Exercise inputs ▸

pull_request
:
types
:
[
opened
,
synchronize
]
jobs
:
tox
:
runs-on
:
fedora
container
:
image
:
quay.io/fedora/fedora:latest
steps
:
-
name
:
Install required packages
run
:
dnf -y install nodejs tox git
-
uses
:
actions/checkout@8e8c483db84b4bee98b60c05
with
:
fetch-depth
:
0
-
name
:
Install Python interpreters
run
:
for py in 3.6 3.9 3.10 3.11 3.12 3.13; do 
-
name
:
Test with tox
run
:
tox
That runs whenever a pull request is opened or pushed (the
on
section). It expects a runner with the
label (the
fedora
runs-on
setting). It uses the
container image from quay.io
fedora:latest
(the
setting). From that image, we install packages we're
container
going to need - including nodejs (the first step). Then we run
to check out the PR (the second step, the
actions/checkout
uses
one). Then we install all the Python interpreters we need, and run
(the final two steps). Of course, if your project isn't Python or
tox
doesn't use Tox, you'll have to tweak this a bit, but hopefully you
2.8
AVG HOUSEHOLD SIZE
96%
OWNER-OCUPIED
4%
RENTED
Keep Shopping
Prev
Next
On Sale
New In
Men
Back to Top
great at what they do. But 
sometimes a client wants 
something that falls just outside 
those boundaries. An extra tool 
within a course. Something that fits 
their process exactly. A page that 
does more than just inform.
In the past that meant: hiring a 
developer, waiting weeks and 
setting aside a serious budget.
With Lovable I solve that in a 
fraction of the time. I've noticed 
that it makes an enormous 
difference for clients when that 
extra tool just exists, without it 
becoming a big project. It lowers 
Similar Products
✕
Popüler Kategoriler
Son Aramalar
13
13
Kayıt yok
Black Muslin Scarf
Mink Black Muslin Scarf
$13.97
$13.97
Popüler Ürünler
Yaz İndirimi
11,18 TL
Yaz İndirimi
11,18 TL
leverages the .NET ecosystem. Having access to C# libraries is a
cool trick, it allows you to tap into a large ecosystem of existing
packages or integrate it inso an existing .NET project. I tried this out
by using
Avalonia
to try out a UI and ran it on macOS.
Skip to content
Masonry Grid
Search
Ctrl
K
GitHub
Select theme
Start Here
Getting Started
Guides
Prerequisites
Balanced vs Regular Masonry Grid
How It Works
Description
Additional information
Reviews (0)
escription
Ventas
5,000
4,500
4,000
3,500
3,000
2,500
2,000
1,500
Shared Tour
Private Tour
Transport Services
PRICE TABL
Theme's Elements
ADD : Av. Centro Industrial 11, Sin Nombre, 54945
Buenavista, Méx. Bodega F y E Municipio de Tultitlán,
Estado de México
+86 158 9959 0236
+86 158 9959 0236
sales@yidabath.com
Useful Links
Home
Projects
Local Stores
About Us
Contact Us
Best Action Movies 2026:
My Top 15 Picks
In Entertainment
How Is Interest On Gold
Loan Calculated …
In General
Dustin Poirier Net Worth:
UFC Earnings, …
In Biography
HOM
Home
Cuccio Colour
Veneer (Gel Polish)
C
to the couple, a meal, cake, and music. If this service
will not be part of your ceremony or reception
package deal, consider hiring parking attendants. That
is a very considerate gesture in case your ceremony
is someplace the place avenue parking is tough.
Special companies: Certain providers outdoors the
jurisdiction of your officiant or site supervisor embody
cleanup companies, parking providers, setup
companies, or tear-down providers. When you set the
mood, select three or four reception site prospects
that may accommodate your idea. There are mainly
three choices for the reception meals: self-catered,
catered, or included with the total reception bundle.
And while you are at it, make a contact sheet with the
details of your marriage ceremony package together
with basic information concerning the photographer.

What to work on ▸ Every line above that holds the string "ecosystem" counts once. State how many such lines there are, as a number alone.

Answer ▸ 2